Task requirements :: Print out the entries below with no edits.

Records contained in a dataset:
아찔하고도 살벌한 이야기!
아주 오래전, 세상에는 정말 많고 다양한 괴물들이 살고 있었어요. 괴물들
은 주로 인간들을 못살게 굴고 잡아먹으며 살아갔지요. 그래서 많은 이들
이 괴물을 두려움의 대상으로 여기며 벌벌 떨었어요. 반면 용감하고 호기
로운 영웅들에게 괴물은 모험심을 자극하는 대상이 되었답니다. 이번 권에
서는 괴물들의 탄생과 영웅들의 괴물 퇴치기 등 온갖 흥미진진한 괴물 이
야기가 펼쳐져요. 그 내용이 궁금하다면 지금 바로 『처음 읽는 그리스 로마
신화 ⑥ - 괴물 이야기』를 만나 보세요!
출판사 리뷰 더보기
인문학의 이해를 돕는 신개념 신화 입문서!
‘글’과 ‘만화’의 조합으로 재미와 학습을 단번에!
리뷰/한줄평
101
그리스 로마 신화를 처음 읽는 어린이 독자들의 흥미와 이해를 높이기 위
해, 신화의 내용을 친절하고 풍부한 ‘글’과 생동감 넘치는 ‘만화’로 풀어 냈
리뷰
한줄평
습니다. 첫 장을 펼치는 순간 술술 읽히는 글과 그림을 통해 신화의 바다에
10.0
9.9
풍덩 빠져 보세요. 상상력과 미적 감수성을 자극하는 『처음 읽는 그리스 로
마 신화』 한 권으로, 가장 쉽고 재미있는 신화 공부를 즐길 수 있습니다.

Reply ::
아찔하고도 살벌한 이야기!
아주 오래전, 세상에는 정말 많고 다양한 괴물들이 살고 있었어요. 괴물들
은 주로 인간들을 못살게 굴고 잡아먹으며 살아갔지요. 그래서 많은 이들
이 괴물을 두려움의 대상으로 여기며 벌벌 떨었어요. 반면 용감하고 호기
로운 영웅들에게 괴물은 모험심을 자극하는 대상이 되었답니다. 이번 권에
서는 괴물들의 탄생과 영웅들의 괴물 퇴치기 등 온갖 흥미진진한 괴물 이
야기가 펼쳐져요. 그 내용이 궁금하다면 지금 바로 『처음 읽는 그리스 로마
신화 ⑥ - 괴물 이야기』를 만나 보세요!
출판사 리뷰 더보기
인문학의 이해를 돕는 신개념 신화 입문서!
‘글’과 ‘만화’의 조합으로 재미와 학습을 단번에!
리뷰/한줄평
101
그리스 로마 신화를 처음 읽는 어린이 독자들의 흥미와 이해를 높이기 위
해, 신화의 내용을 친절하고 풍부한 ‘글’과 생동감 넘치는 ‘만화’로 풀어 냈
리뷰
한줄평
습니다. 첫 장을 펼치는 순간 술술 읽히는 글과 그림을 통해 신화의 바다에
10.0
9.9
풍덩 빠져 보세요. 상상력과 미적 감수성을 자극하는 『처음 읽는 그리스 로
마 신화』 한 권으로, 가장 쉽고 재미있는 신화 공부를 즐길 수 있습니다.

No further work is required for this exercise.